Exploring Indigenous Identities Through Art

Eagleclaw Thom

Eagleclaw Thom says he grew up in a hostile city where he faced a lot of racism that made him ashamed to be Indigenous.

As an adolescent he says pretended to be, “Mexican, or anything else other than those drunk Indians that you see on the corner.”

When he was nine, his mother offered to change his name, because she saw him being bullied and discriminated against.

“And so my teachers wouldn’t treat me differently and like an idiot and beat me and send me to the principal, (who) would whip my knuckles with a belt that was heated on the radiator,” says Eagleclaw.

The “factory mentality” in schools made him aware of the traumas students endured in the earlier days of the education system.
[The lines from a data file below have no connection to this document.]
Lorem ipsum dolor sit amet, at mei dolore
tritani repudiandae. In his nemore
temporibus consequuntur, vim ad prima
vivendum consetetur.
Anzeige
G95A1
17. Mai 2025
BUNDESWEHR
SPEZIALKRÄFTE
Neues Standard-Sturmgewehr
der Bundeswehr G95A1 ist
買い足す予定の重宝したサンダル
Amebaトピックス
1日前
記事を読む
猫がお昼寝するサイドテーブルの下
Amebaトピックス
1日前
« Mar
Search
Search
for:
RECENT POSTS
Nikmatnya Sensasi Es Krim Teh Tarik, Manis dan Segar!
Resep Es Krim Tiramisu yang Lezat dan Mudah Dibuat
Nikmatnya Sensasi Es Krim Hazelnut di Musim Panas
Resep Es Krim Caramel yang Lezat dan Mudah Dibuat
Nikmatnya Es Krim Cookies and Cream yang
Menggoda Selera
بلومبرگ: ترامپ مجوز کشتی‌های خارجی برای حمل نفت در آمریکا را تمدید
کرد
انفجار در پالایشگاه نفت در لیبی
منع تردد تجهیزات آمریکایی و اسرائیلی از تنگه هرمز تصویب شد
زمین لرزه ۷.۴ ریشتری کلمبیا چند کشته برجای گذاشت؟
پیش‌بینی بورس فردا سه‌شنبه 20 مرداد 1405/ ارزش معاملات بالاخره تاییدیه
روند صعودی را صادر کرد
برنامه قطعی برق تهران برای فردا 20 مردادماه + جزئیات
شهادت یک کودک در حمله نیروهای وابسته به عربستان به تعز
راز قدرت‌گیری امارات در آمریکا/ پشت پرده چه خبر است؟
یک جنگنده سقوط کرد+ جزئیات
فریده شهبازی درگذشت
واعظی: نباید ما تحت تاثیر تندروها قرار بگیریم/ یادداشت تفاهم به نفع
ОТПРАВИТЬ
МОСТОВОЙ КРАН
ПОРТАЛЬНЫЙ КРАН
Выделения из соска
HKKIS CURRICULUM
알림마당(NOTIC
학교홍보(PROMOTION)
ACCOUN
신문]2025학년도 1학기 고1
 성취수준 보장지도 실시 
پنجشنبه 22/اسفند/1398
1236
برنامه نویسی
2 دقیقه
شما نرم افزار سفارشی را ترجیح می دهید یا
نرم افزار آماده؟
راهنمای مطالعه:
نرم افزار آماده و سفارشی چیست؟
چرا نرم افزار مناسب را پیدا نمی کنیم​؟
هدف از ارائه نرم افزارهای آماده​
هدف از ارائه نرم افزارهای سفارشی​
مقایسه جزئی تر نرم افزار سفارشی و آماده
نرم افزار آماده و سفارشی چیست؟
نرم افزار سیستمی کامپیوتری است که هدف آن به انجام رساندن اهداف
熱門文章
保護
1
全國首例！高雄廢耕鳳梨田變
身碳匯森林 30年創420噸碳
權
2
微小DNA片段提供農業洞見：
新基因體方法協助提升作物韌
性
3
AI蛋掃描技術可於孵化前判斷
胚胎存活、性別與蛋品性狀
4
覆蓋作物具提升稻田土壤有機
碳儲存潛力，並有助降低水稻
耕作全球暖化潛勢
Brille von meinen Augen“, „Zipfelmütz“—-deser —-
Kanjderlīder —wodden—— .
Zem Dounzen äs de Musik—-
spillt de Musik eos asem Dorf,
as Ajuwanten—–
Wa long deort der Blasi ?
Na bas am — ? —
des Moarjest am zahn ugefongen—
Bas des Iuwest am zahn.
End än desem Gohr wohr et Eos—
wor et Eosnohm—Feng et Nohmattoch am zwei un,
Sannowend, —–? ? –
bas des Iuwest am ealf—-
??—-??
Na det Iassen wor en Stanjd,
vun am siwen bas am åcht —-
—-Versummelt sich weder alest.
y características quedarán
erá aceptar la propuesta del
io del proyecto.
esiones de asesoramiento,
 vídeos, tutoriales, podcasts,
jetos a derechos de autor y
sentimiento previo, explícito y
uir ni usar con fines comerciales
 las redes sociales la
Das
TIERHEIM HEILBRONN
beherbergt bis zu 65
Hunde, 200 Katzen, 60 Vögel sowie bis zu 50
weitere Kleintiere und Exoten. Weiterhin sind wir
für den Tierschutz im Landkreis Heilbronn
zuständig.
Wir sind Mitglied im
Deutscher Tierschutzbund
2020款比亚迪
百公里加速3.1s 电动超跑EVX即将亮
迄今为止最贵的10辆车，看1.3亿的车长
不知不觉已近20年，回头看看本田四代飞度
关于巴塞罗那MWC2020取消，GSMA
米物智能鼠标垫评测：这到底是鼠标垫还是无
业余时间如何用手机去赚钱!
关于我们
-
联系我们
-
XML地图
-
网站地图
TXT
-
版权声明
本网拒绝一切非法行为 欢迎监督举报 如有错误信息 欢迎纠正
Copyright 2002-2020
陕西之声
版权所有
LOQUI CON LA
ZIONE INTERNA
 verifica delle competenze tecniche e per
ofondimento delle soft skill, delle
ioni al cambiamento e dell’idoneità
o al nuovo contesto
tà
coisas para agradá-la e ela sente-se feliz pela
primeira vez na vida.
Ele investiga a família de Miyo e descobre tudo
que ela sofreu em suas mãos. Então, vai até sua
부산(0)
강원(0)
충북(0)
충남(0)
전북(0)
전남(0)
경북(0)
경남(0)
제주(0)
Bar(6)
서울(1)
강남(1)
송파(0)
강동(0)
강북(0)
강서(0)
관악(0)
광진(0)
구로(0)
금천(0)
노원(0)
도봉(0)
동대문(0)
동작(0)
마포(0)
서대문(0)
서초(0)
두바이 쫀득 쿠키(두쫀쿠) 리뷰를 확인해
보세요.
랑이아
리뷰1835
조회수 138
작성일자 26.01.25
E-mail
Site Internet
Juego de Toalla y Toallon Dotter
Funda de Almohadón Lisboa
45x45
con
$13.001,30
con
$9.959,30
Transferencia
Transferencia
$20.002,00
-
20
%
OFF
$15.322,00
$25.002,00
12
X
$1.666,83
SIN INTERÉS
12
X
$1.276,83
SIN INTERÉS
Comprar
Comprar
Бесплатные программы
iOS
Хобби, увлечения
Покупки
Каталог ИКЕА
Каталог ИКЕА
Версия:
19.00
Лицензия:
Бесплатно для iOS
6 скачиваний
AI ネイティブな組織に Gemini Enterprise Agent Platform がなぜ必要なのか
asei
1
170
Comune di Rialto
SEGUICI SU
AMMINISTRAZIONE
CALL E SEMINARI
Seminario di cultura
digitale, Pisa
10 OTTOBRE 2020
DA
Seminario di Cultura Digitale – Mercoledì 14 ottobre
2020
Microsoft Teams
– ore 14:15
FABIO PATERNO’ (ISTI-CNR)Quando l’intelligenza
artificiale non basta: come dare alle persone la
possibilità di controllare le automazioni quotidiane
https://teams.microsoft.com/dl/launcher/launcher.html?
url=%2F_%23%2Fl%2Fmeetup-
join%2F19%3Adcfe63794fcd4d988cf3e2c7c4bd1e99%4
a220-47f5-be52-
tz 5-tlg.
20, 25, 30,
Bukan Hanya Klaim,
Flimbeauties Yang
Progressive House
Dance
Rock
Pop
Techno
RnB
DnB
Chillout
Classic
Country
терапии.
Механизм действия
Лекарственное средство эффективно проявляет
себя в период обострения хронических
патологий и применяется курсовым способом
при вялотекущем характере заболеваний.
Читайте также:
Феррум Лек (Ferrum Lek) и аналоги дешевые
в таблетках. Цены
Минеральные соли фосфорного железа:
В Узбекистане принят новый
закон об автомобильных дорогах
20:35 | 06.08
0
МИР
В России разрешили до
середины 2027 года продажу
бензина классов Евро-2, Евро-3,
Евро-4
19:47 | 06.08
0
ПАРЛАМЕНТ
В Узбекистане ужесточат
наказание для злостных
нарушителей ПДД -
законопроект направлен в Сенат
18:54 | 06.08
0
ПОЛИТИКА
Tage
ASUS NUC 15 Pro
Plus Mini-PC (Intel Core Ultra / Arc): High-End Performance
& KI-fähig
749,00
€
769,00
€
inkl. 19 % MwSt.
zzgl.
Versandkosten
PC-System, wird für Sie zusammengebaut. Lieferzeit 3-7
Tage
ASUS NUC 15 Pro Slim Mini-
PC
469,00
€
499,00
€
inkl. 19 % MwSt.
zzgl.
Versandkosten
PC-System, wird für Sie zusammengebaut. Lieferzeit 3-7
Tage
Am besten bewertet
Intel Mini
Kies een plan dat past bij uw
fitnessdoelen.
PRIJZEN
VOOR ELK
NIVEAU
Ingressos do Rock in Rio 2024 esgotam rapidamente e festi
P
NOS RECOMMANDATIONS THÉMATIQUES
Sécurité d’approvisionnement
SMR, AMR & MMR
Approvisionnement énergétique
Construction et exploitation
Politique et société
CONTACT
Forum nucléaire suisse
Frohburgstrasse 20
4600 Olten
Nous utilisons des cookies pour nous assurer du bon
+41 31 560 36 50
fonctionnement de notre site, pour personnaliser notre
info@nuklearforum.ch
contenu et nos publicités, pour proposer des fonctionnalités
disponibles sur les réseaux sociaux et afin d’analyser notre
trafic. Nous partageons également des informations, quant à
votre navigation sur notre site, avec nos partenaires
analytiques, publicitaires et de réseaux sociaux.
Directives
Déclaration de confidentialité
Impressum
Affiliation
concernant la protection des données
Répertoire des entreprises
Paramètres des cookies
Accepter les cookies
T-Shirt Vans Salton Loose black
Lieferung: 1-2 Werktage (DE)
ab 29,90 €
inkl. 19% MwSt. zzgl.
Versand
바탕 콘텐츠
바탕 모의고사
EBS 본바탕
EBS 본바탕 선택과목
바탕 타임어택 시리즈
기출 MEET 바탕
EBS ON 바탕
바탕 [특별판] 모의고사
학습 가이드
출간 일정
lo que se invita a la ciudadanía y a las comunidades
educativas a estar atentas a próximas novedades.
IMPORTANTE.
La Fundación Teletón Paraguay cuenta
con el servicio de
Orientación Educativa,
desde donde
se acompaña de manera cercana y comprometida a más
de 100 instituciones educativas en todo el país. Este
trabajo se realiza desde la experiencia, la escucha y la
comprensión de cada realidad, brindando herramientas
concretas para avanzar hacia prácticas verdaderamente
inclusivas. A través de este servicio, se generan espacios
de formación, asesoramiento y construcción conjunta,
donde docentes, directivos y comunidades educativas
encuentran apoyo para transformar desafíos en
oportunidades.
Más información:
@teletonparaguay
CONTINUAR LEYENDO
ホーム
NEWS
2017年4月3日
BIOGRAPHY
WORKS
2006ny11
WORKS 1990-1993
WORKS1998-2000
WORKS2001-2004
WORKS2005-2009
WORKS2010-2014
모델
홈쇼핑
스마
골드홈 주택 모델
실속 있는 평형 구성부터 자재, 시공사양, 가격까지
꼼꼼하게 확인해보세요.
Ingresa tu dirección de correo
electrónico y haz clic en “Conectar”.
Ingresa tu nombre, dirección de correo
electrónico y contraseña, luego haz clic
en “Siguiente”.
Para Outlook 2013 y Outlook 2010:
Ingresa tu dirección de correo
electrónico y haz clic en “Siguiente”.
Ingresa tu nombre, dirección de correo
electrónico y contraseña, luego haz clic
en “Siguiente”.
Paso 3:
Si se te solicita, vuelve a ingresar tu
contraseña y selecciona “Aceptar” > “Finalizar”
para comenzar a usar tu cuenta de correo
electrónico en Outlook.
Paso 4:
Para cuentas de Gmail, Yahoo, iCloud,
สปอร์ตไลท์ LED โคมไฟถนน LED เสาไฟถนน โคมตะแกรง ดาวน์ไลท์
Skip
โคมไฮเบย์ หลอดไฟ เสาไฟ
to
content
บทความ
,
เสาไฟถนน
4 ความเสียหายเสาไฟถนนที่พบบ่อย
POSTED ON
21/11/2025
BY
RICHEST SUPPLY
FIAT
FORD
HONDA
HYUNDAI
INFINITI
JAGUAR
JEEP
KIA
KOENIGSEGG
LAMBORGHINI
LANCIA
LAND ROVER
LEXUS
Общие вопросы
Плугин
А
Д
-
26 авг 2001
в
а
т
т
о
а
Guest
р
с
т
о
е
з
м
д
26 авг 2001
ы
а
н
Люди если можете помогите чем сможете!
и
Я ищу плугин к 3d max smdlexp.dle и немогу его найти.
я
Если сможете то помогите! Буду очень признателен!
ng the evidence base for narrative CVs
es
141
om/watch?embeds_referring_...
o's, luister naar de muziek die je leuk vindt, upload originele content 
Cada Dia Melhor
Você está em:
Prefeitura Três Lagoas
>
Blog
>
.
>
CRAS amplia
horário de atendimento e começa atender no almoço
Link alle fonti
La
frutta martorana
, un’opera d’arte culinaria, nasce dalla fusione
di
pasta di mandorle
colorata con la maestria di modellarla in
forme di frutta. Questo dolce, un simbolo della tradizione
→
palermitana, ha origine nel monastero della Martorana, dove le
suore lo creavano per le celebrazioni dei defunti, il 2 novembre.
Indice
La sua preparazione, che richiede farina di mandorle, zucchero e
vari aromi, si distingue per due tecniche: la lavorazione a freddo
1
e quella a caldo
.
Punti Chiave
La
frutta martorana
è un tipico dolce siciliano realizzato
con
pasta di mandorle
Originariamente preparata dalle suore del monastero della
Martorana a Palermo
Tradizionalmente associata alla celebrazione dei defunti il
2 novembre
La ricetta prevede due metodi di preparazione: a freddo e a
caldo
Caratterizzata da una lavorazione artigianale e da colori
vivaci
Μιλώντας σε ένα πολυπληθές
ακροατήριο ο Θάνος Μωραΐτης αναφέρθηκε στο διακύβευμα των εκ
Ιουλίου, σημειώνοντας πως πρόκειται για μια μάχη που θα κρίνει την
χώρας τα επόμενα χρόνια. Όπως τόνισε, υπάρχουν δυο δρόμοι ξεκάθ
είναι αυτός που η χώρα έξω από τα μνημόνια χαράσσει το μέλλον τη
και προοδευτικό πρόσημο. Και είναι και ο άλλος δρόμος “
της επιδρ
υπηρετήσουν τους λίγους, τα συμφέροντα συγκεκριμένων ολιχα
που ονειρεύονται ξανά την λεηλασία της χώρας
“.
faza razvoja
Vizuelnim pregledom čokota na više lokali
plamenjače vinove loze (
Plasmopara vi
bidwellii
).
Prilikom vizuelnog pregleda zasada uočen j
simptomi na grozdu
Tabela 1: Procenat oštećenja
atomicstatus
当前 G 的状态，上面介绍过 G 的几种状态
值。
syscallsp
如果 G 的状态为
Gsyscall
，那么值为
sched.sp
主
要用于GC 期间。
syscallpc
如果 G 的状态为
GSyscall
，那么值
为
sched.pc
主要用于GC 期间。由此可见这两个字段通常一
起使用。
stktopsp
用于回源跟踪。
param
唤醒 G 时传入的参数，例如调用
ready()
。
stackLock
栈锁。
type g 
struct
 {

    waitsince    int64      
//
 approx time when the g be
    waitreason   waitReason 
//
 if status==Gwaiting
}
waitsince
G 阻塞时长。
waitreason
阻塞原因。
It seemed to Eagleclaw that the way white people see Indigenous people is exhibits in a museum, where First Nations artifacts and culture are placed between the displays of buffaloes and extinct dinosaurs.

“What are you saying about the culture that is still living inside us each day?” asks Eagleclaw.

As a mature student attending the First Nations University of Canada, Eagleclaw realized that the academic setting was “structured, but there was a lot of freedom to explore and think and play with your own ideas, interpret things in your own way.”

He says in those university classes he was introduced to “new ideas, new levels of engagement,” and was “insanely important.”

University allowed Eagleclaw freedom to meet like-minded people and “explore things in my own perspective.”

“It allowed me the freedom to have my feet in both worlds,” says Eagleclaw.

Today, Eagleclaw is working with the Regina Indian Industrial School Commemorative Association creating three sculptures to mark the graveyard of former students.

“I am by far not the worst off of people who have grown up in the city,” he says. “I live a blessed and good life. I’m insanely lucky for that and incredibly grateful. I finished school and not a lot of people do that.”